How can we nurture our innate ability to experience happiness? How do we define this elusive emotional state for ourselves? These are questions that many of us have considered, especially when we face situations like chronic stress, serious illness or loss.
“Just as pain serves as an alert for our bodies, we can be guided by being aware of commonly learned but ‘painful’ ways of thinking – or being with our feelings – that lead to unhappiness,” said Mark Roa, MA, LP, CBC, an integrative health psychologist at the Penny George Institute for Health and Healing.
In his work, Roa helps people who are facing health challenges, a disability, or significant anxiety or stress regain a sense of wholeness and happiness. “Those who study happiness recognize that it is associated with states of satisfaction and good self esteem, and also with the traits of gratitude and compassion,” Roa noted.
For Roa, happiness is strongly connected to our thoughts and our views of self. He has observed that all of us have learned thoughts and beliefs about ourselves, others and the world around us. Some of these are helpful and deserve our reinforcement, like maintaining the view that we are loveable. But others are very unhelpful, especially self-criticism or fear-based assumptions like, “I’ll never be good enough,” “They think I am weak and foolish,” or “I don’t fit in.”
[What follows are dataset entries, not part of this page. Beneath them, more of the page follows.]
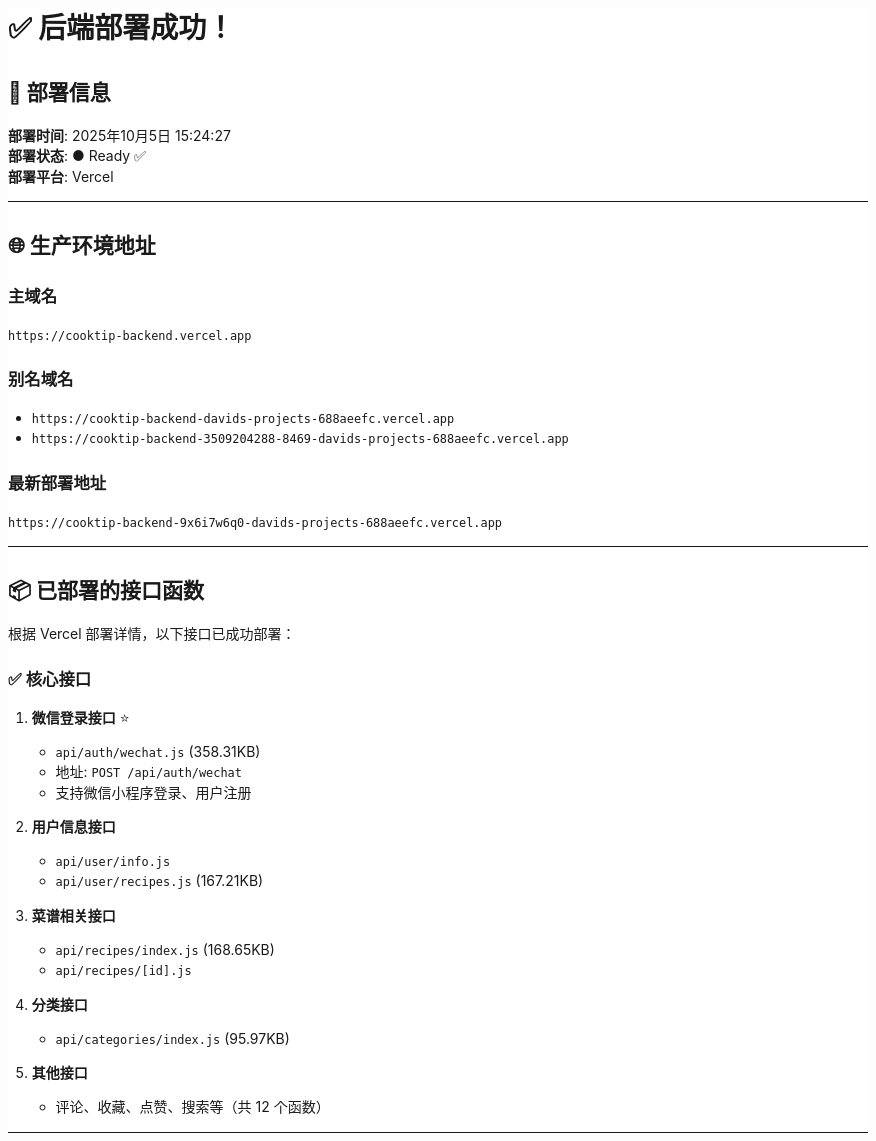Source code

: # ✅ 后端部署成功！

## 🚀 部署信息

**部署时间**: 2025年10月5日 15:24:27  
**部署状态**: ● Ready ✅  
**部署平台**: Vercel  

---

## 🌐 生产环境地址

### 主域名
```
https://cooktip-backend.vercel.app
```

### 别名域名
- `https://cooktip-backend-davids-projects-688aeefc.vercel.app`
- `https://cooktip-backend-3509204288-8469-davids-projects-688aeefc.vercel.app`

### 最新部署地址
```
https://cooktip-backend-9x6i7w6q0-davids-projects-688aeefc.vercel.app
```

---

## 📦 已部署的接口函数

根据 Vercel 部署详情，以下接口已成功部署：

### ✅ 核心接口

1. **微信登录接口** ⭐
   - `api/auth/wechat.js` (358.31KB)
   - 地址: `POST /api/auth/wechat`
   - 支持微信小程序登录、用户注册

2. **用户信息接口**
   - `api/user/info.js`
   - `api/user/recipes.js` (167.21KB)

3. **菜谱相关接口**
   - `api/recipes/index.js` (168.65KB)
   - `api/recipes/[id].js`

4. **分类接口**
   - `api/categories/index.js` (95.97KB)

5. **其他接口**
   - 评论、收藏、点赞、搜索等（共 12 个函数）

---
“These seemingly automatic negative thoughts and beliefs require our gentle rethinking,” said Roa. This is the basis of cognitive therapy, but Roa believes that we can each incorporate some self-nurturing practices (see below) into our daily lives that can help foster feelings of happiness.
- Be aware of self-talk. Frequently ask yourself: What am I thinking? What am I feeling? Are these thoughts or feelings helpful to me or to others?
- Strive to adopt an intentionally compassionate, gentle and understanding view of yourself. This influences every aspect of your life positively.
- Practice mindfulness or being in the present moment. Learn how to let go of processing the past or anticipating the future.
- Consider, as needed, which is more detrimental to yourself: resentment or forgiveness.
- Don’t try to manage difficulties alone. Reach out to friends, loved ones and readily available supportive community resources. People truly want to help.
- In times of great distress, know that anxious and fear-based thinking increase the intensity of feelings, and intensity always passes.